COLRAIN — Nestled in the back corner of Chandler Hill Cemetery is an inconspicuous headstone marking the grave of David Lyons, the only known Franklin County resident to participate in the Boston Tea Party nearly 250 years ago.
This headstone was marked with a memorial plaque Tuesday morning at a ceremony hosted by the Boston Tea Party Ships & Museum and Revolution 250, who embarked on a nationwide campaign to commemorate the Boston Tea Party’s 250th anniversary in 2023. Evan O’Brien, creative director of the museum, said the two organizations are undertaking the project to recognize the efforts of patriots who helped revive the American Revolution.
“The majority of these names, like Mr. Lyons, are almost never mentioned during times of historical commemoration,” O’Brien said. “This work we are doing today is important because David Lyons and others like him are just as important to the history of our region as household names like Paul Revere, John Hancock and Samuel Adams.”
The Lyons to Colrain marker is one of more than 100 that will be placed in towns across New England and even as far away as Ohio and Virginia as the museum attempts to find the graves of all 125 known participants. O’Brien hopes to cover all participants in New England by the end of the year and complete the large-scale graves by the anniversary in 2023. The campaign will culminate in a series of memorial programs throughout long of 2023 and a re-enactment by the Boston Tea Party on December 16, 2023.
Born in Roxbury in 1737, David Lyons – known at the time as David Lyon – served as a tax collector and town constable. Not much more is known about Lyon’s life in Roxbury except that he joined the Boston branch of the Sons of Liberty on the night of December 16, 1773 when more than 100 men disguised as Native Americans boarded three British East India Co. ships and destroyed 340 crates of tea before dumping 92,000 pounds of tea into Boston Harbor in one of the pivotal events that led to the American Revolution a few years back. later. After the Boston Tea Party, Lyons and his family moved to Colrain around 1784 where they lived until his death in 1803.
O’Brien said the Boston Tea Party Ships & Museum and Revolution 250 undertook this project to commemorate the historic moment, which is not always adequately portrayed, and how its ideals resonate today.
“Its principles and values cross generations,” O’Brien explained. “Ideas of protest against injustice and tyranny are things we can all relate to, even 250 years later.”
Additionally, O’Brien said the museum hopes the Boston Tea Party commemoration can dispel some of the false narratives that people see as “one of the most instantly recognizable events in American history,” particularly the Native American disguises used, he said. were simple outfits that were more symbolic than useful.
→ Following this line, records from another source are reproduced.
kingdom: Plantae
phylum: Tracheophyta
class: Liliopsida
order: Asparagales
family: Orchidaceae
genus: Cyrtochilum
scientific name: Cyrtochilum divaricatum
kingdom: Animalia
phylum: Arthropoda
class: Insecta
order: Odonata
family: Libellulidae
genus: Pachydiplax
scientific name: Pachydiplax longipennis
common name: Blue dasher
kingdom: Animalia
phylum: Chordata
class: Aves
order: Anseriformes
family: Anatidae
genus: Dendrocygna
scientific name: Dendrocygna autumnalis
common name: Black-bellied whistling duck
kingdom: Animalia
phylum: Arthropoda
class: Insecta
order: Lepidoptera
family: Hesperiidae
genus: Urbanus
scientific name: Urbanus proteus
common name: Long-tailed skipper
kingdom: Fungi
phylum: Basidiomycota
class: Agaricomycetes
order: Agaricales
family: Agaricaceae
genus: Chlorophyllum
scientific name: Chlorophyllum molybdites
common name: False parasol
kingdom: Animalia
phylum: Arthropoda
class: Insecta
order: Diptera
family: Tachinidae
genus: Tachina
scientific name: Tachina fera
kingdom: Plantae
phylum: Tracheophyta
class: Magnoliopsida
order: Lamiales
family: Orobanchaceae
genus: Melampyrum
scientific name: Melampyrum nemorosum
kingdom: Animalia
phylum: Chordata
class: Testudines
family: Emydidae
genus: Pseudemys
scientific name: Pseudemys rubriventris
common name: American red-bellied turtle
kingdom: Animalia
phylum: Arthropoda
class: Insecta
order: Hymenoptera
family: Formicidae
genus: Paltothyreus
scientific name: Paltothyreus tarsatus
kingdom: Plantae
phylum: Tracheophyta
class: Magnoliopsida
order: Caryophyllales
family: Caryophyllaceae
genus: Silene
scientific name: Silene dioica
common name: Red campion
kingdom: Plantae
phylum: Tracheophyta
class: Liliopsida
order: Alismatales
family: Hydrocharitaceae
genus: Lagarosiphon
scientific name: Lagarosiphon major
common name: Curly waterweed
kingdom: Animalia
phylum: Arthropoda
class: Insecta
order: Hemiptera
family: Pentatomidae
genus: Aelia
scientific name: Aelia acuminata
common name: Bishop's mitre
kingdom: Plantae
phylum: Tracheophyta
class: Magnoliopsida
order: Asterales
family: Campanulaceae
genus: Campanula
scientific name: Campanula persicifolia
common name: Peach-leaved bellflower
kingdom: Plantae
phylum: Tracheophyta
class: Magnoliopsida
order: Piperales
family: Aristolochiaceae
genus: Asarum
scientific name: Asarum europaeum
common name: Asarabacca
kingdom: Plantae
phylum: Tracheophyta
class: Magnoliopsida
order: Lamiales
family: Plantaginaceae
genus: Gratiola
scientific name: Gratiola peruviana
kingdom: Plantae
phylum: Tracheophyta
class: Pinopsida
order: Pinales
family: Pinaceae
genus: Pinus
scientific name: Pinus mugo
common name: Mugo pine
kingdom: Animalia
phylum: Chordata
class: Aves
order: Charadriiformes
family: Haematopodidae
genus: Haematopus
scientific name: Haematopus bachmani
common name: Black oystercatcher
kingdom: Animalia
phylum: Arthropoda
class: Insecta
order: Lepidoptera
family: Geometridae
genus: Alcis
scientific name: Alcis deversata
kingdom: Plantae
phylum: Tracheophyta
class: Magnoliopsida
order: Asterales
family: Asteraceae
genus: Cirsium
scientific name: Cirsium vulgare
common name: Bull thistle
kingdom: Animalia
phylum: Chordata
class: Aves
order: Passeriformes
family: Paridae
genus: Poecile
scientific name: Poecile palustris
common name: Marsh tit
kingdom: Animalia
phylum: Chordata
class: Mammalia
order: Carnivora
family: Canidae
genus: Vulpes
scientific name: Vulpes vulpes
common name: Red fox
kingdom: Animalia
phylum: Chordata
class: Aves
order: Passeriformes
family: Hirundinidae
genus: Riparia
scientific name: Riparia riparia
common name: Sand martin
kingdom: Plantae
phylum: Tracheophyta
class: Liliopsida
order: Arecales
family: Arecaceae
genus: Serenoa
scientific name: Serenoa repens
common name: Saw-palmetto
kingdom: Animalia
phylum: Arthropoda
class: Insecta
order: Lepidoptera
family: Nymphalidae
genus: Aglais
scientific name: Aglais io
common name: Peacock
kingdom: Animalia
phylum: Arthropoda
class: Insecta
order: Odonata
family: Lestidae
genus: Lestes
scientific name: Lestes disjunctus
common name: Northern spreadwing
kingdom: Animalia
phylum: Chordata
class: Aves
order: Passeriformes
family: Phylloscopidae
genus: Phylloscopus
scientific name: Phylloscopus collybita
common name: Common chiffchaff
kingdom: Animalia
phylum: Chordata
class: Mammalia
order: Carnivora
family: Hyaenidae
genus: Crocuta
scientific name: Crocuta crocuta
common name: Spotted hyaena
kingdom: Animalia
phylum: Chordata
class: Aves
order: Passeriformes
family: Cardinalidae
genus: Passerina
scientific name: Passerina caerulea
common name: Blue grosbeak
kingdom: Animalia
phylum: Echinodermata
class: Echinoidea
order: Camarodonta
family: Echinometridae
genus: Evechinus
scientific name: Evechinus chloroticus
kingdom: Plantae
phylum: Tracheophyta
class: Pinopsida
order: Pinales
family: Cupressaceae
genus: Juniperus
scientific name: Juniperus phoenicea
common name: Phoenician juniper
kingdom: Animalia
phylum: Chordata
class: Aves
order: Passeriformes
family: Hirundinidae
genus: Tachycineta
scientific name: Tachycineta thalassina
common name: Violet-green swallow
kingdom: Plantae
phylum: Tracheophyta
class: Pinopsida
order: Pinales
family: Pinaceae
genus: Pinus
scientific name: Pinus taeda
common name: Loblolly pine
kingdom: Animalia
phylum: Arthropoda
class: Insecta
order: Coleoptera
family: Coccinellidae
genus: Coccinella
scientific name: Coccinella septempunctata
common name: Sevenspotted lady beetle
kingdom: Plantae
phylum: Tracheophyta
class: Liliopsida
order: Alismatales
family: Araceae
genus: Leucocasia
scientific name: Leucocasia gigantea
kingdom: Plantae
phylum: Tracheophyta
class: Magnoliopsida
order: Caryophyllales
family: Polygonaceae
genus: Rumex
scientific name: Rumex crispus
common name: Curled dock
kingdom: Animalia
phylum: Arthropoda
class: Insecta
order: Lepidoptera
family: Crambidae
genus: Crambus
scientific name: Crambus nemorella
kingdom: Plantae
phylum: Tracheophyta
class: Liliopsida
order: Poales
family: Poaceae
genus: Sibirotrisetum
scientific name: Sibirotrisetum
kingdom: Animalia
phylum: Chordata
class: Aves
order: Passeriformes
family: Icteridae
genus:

“Everyone thinks the Sons of Liberty got drunk one night,” O’Brien said of how the plan came to fruition. “It was a very carefully thought out and planned event. … It’s nothing like you see in art.
O’Brien was joined by Colrain Selectboard member Thom Griffin and Revolution 250 coordinator Jonathan Lane, who both made brief remarks.
After the ceremony, Lane related some of the historical background of Massachusetts and Franklin County’s involvement, from the Boston Tea Party to the American Revolution. He noted that at almost all times during the war, Massachusetts had more men in the field than any other colony, and communities throughout the state were the “strongest supporters of the cause”, as the Municipal assembly votes sent funds and other forms of support. war effort.
“In the Boston seat, Franklin County is heavily represented,” Lane said of workforce and strategic advantages. “This location is critical for troop movement.”
While the closest major battles took place in Saratoga, New York and Bennington, Vermont, Lane said there were a few smaller skirmishes between British Loyalist and Patriot forces as the two groups worked to expand their affecting. Most notable, he said, was the raising of a Liberty Pole – a sign of support for the revolution – in Deerfield which was later destroyed by loyalist forces.
“It was direct action to stop the spread of royal authority,” Lane said. “That back and forth, that’s the kind of stuff you’ve seen in smaller communities.”
For more information on the Boston Tea Party Ships & Museum Memorial Campaign, or more historical information about the Boston Tea Party and the American Revolution, visit the museum’s website at BostonTeaPartyShip.com.
Chris Larabee can be reached at [email protected] or 413-930-4081.